South Korea's Culture Ministry said Thursday that it is looking into potential opportunities for South Korean tourism to North Korea amid a thaw on the divided peninsula, South Korea's Yonhap news agency reported.
The move came following the historic summit between North Korean leader Kim Jong-un and US President Donald Trump in Singapore.
The summit raised the possibility of cooperative bilateral relations after decades of hostility, setting the stage for the resumption of inter-Korean economic cooperation.
"We are reviewing various ways to see if there is anything to do in addition to tour programs to Kaesong, Mount Kumgang and Mount Baekdu," said the Ministry of Culture, Sports and Tourism.
The ministry has created a task force to prepare for the possible resumption of inter-Korean exchanges in sports, culture and tourism.
Still, the ministry said it's difficult to provide a specific time frame because South Korea needs to carry out onsite inspections of tour facilities in the North and work out details with the North as well as South Korean companies.

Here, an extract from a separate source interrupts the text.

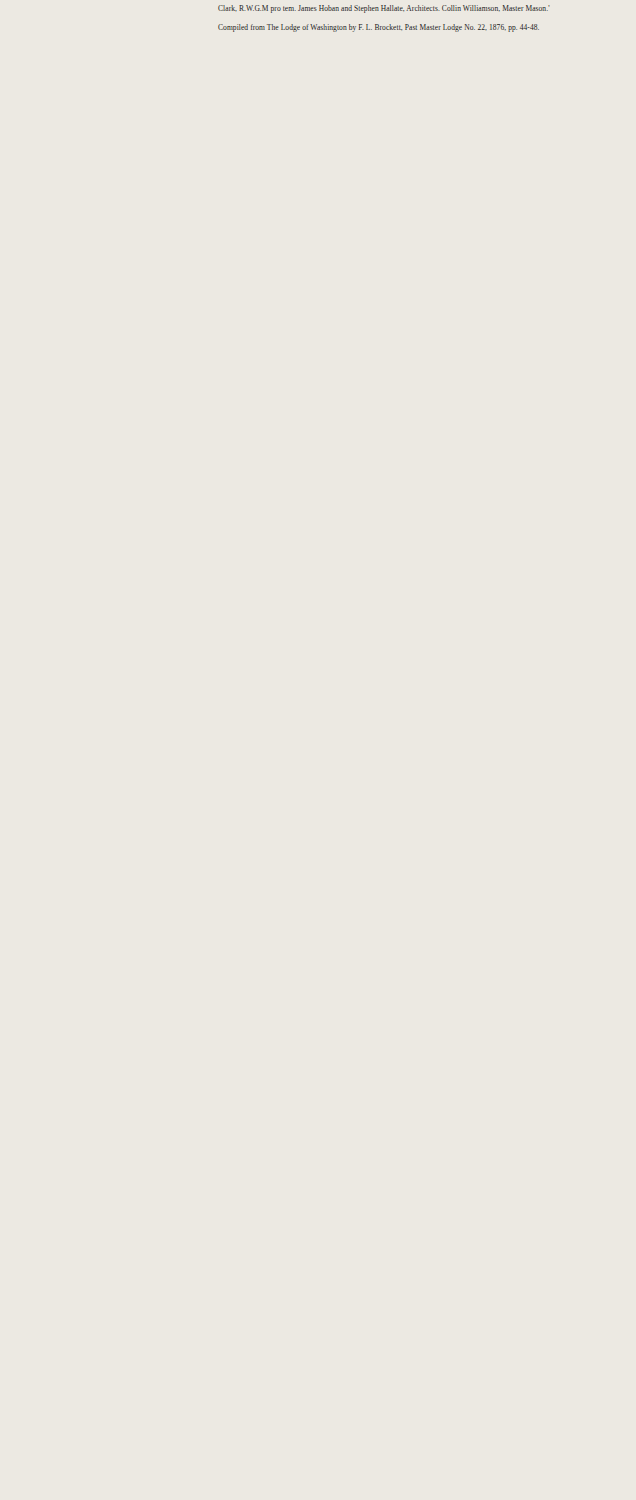Clark, R.W.G.M pro tem. James Hoban and Stephen Hallate, Architects. Collin Williamson, Master Mason.'
Compiled from The Lodge of Washington by F. L. Brockett, Past Master Lodge No. 22, 1876, pp. 44-48.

Hyundai Asan, the inter-Korean business arm of Hyundai Group, operated a joint tour programme at Mount Kumgang, a scenic mountain resort on North Korea's east coast.
The tour programme - launched in 1998 - attracted more than 1.95 million visitors before South Korea suspended it in 2008 following the shooting death of a South Korean female tourist near the resort.
South Korea also halted a separate tour programme to North Korea's western border city of Kaesong in 2008, a year after Hyundai Asan began the tour to the former capital of Goryeo Dynasty (918-1392).
Kaesong is also home to a stalled inter-Korean industrial complex. South Korea shuttered the sprawling factory park in Kaesong in February 2016 to punish North Korea for its fourth nuclear test and a long-range rocket launch.
The Korea Tourism Organisation said it has launched a task force to prepare for possible tour programmes in the North by South Korean tourists.